Polska pępkiem świata
Szkoła PiS nie zauważa tego, że świat dziś jest coraz mniejszy i bardziej połączony, ale w dodatku coraz większą rolę odgrywają w nim takie miejsca jak Chiny, Indie, czy Afryka. Tymczasem nowe podstawy programowe nie tylko nie zakładają nauki rozumienia innych niż europejska kultur, ale nawet odcinają uczennice i uczniów od kultury europejskiej – w założeniach takich przedmiotów jak historia niemal wyłącznie skupiając się na historii Polski.
Szkoła minister Zalewskiej nie ma być bowiem miejscem, w którym młodzi ludzie zdobywają kompetencje konieczne do tego, by być świadomymi obywatel(k)ami demokracji XXI wieku. W niedawnym wywiadzie dla "Teologii Politycznej", bliski PiS ekspert profesor Zybertowicz wprost nazywa wizję demokratycznej wspólnoty świadomie dokonujących wyborów obywateli utopią, gdyż "spora część ludzi, być może większość, albo nie posiada genetycznego uposażenia, które by dawało im szansę na wielopoziomowe myślenie oraz autorefleksję, albo uwięziona jest w kontekstach społecznych, które nie preferują takiego myślenia, nie premiują go".
Reforma Zalewskiej zagwarantuje, że większość takiej zachęty do autorefleksji nie dostanie – przynajmniej w szkole. Zamiast szkoły obywatelskiej otrzymamy fabrykę patriotów na modłę PiS. I to według definicji patriotyzmu odpowiadających na wyzwania świata, gdzie kolej żelazna ciągle pozostawała nowinką techniczną.

########################################

Cele zadań:
**A)** Przepisz fragment tekstu o reformie szkolnej, począwszy od słów „Polska pępkiem świata” aż po słowa „na historii Polski.”, zastępując „Chiny” wyrazem „Japonia”.
**B)** Skopiuj każdy wiersz danych, w którym występuje ciąg „Transcribed”, z uwzględnieniem wielkości liter.

[Dane wyodrębnione z kolekcji]
########################################

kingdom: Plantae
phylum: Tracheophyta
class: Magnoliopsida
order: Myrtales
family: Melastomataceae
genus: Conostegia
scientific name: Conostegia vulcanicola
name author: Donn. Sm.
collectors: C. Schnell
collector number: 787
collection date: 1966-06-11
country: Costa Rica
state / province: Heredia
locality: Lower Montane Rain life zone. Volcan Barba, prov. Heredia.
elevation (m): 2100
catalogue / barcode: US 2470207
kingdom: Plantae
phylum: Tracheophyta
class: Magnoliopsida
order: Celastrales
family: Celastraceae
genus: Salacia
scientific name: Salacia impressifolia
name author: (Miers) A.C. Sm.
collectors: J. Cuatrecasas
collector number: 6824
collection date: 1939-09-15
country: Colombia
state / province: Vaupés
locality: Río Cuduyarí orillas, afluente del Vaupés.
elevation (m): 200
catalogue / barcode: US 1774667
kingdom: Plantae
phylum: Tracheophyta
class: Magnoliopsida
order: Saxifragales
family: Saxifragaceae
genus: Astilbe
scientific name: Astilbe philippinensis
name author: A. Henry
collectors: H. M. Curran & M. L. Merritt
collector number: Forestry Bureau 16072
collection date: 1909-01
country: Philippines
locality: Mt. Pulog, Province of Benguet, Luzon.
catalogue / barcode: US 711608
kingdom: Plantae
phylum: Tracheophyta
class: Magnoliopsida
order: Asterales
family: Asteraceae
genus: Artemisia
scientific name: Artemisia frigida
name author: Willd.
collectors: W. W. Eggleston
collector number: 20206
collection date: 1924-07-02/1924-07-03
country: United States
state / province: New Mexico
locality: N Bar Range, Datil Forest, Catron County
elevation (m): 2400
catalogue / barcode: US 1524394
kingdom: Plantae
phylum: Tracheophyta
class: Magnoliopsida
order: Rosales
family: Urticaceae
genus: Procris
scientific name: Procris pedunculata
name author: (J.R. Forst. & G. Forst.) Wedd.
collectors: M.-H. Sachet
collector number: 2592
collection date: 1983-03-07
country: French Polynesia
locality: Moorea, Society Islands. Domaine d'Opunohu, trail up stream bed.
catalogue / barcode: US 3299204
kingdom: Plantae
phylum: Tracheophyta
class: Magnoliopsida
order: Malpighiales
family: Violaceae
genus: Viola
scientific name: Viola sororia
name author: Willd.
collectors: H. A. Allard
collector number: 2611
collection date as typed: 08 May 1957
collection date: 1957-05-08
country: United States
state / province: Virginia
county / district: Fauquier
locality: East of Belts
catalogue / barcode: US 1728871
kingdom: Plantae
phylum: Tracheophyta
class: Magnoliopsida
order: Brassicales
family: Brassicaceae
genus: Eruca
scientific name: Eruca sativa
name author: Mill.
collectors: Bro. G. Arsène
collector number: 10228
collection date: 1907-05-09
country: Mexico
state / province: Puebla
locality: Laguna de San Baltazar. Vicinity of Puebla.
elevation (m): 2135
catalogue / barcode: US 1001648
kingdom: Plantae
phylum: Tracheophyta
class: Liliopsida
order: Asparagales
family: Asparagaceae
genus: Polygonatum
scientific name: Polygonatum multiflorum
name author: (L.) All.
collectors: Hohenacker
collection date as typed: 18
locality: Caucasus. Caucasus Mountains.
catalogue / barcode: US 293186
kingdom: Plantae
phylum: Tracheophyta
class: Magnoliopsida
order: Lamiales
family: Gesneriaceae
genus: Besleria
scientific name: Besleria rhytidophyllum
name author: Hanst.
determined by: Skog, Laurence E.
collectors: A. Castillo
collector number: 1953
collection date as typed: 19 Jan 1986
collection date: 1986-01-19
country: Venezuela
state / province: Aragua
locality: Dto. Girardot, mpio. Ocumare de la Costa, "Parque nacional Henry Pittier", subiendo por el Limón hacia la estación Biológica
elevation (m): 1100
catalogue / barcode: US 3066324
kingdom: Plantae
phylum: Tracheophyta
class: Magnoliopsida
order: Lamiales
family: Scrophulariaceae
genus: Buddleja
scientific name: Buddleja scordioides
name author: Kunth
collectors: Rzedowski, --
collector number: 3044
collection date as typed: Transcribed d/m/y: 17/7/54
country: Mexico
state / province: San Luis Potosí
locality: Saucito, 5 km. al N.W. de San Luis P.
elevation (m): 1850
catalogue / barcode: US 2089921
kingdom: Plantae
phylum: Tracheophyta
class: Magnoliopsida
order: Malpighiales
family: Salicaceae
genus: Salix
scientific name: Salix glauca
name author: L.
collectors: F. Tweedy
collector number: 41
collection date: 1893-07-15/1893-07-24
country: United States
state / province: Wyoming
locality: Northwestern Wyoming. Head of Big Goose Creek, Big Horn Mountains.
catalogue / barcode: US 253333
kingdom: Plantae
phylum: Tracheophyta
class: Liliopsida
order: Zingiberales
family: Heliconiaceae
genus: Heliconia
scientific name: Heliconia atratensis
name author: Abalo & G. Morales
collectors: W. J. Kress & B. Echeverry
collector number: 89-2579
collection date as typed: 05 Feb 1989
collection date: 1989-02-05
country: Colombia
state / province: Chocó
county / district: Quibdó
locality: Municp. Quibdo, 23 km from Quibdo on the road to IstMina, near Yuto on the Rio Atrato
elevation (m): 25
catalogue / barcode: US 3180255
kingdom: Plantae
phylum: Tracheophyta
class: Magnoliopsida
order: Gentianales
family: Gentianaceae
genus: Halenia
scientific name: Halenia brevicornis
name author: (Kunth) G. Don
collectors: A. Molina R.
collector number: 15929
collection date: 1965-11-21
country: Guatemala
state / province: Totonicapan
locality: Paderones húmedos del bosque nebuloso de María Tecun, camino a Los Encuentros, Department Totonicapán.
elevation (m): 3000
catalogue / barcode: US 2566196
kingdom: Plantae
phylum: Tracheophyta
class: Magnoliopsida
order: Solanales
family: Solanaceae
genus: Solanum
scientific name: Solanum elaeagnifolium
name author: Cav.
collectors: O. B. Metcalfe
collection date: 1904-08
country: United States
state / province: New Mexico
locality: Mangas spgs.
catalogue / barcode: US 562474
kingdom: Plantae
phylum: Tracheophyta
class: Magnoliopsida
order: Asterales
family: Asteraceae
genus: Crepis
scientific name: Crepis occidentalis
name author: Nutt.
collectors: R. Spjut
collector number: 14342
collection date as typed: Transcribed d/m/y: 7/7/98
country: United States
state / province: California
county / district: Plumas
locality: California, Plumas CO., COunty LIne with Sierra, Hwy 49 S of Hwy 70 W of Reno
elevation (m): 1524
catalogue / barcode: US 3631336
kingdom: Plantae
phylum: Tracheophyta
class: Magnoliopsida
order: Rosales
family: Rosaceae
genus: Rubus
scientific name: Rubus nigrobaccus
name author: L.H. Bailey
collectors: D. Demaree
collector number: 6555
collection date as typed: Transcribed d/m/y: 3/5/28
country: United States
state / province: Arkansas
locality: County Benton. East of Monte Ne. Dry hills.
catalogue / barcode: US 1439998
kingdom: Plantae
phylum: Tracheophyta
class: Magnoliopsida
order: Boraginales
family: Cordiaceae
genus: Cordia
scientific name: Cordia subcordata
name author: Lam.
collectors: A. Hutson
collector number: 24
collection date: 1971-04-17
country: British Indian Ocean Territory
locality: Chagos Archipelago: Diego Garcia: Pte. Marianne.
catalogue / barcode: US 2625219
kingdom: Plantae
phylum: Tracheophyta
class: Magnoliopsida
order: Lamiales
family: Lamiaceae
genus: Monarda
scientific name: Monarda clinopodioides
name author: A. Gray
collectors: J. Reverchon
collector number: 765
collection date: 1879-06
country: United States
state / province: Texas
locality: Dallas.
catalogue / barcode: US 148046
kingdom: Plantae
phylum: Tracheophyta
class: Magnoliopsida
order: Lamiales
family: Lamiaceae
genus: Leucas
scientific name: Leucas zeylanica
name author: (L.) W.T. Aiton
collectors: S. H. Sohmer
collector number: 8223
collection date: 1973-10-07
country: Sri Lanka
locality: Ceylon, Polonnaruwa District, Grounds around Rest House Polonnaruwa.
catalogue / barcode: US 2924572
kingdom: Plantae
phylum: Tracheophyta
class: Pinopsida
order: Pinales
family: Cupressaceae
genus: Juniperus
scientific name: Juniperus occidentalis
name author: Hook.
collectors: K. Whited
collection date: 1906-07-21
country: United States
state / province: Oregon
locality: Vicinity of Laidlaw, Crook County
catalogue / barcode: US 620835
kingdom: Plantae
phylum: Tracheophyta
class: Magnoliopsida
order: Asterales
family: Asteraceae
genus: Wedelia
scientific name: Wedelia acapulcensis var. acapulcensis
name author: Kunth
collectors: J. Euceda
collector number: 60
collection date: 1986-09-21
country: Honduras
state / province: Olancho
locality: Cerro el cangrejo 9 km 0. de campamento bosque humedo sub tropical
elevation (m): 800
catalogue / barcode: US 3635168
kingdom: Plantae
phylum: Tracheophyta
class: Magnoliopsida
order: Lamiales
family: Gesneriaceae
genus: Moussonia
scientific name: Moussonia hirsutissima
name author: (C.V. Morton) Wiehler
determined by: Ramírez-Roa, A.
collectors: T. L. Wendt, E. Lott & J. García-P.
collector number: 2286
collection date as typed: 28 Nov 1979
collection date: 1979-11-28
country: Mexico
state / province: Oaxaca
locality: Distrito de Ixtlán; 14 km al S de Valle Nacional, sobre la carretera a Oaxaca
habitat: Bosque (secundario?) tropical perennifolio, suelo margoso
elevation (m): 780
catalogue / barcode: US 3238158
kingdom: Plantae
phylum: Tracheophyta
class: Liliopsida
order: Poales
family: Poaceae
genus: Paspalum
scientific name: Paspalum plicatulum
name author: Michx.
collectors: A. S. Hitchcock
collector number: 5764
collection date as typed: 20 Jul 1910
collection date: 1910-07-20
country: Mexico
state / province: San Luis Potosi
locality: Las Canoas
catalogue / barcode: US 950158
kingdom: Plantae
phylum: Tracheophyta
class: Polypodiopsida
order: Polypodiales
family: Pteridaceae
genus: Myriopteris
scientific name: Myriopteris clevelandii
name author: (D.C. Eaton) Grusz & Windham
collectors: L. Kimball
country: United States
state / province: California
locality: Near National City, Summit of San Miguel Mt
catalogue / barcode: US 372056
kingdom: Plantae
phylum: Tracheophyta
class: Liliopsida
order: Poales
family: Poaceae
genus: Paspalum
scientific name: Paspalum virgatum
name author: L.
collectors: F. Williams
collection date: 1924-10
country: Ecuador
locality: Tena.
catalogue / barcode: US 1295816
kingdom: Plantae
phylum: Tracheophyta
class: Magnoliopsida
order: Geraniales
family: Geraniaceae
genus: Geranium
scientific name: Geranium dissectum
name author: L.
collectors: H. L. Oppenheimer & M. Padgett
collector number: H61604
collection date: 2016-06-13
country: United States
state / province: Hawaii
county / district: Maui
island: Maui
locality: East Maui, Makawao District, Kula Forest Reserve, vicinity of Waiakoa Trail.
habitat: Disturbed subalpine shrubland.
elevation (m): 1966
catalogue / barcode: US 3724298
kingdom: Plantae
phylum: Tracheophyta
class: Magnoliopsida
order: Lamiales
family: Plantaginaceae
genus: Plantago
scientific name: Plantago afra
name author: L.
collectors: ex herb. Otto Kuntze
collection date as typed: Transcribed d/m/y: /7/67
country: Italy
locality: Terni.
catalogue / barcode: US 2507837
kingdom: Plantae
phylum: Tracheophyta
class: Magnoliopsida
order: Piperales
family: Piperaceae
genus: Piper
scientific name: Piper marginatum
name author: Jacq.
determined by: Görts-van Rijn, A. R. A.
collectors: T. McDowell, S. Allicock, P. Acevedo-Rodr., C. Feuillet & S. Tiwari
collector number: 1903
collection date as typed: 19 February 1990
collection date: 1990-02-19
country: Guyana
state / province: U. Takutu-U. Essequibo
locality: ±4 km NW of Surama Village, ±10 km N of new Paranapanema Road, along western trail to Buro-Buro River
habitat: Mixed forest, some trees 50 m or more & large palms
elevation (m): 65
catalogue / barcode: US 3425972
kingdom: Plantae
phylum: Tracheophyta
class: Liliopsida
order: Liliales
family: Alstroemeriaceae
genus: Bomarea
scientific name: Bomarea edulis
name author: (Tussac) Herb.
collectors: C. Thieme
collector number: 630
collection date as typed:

########################################

Rozwiązania zadań:
**A)**
Polska pępkiem świata
Szkoła PiS nie zauważa tego, że świat dziś jest coraz mniejszy i bardziej połączony, ale w dodatku coraz większą rolę odgrywają w nim takie miejsca jak Japonia, Indie, czy Afryka. Tymczasem nowe podstawy programowe nie tylko nie zakładają nauki rozumienia innych niż europejska kultur, ale nawet odcinają uczennice i uczniów od kultury europejskiej – w założeniach takich przedmiotów jak historia niemal wyłącznie skupiając się na historii Polski.

**B)**
collection date as typed: Transcribed d/m/y: 17/7/54
collection date as typed: Transcribed d/m/y: 7/7/98
collection date as typed: Transcribed d/m/y: 3/5/28
collection date as typed: Transcribed d/m/y: /7/67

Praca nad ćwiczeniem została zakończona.